Dane punktów kluczowych ciała lub dłoni
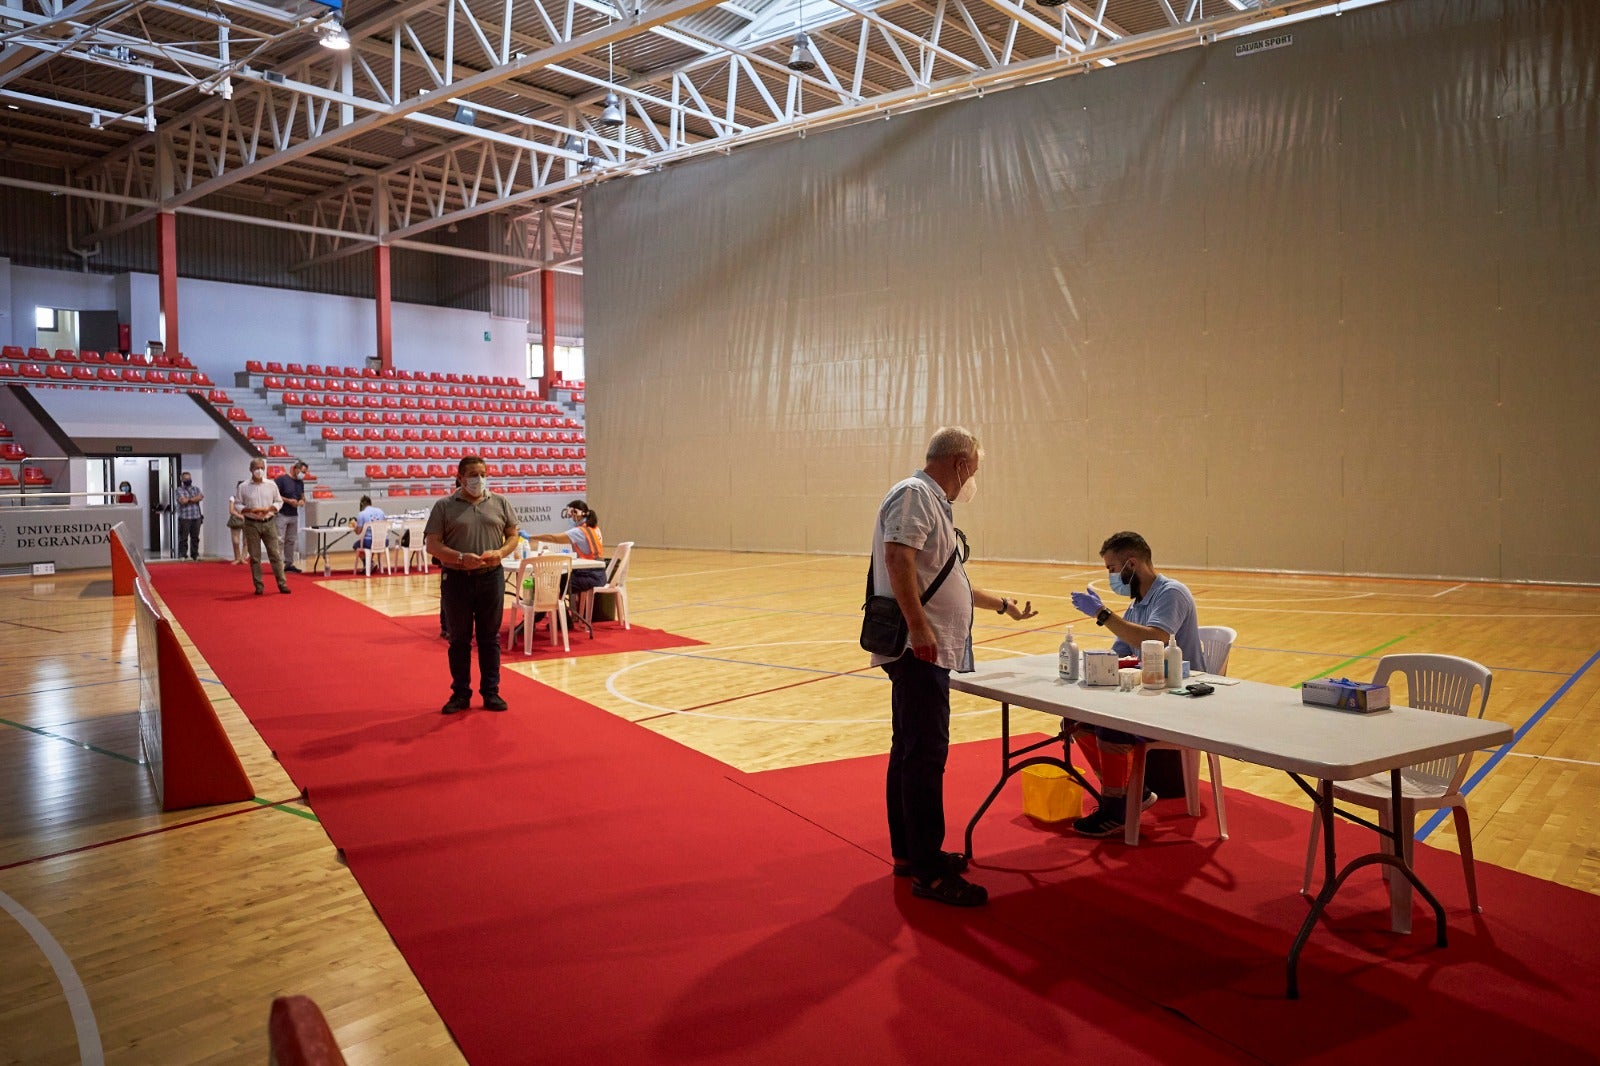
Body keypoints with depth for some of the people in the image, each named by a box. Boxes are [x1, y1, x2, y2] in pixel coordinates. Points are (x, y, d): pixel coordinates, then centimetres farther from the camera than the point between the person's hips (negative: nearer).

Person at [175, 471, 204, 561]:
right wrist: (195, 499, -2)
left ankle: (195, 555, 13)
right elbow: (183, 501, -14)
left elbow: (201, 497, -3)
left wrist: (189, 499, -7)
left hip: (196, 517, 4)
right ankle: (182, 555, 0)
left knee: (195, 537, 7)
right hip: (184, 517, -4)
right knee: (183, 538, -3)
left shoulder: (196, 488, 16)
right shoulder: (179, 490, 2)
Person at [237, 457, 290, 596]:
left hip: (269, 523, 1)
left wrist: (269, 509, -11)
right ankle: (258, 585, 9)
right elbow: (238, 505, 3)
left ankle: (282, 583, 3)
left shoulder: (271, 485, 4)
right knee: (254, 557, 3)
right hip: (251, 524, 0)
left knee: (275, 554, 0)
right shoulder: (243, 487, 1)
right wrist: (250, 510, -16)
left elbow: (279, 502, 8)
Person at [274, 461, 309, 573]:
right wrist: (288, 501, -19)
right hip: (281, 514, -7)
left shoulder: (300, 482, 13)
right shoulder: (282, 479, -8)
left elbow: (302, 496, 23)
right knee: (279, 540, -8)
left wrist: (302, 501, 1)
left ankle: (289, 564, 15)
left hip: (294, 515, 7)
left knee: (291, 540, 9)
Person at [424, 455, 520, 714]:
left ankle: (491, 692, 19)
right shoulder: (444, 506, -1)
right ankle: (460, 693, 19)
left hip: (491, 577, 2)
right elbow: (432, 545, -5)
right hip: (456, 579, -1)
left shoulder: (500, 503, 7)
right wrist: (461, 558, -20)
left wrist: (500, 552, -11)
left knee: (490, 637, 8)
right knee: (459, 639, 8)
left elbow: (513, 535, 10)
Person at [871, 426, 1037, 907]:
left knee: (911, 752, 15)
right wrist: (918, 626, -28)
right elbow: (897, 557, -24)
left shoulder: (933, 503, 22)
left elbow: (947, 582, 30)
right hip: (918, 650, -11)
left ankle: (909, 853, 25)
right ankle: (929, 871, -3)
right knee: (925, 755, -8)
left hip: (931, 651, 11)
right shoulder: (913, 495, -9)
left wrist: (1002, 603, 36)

**Zadanie**.
Policz, w ilu wierszach powyższego materiału występuje słowo „elbow”, i podaj tylko tę liczbę.

**Odpowiedź pisemna**.
9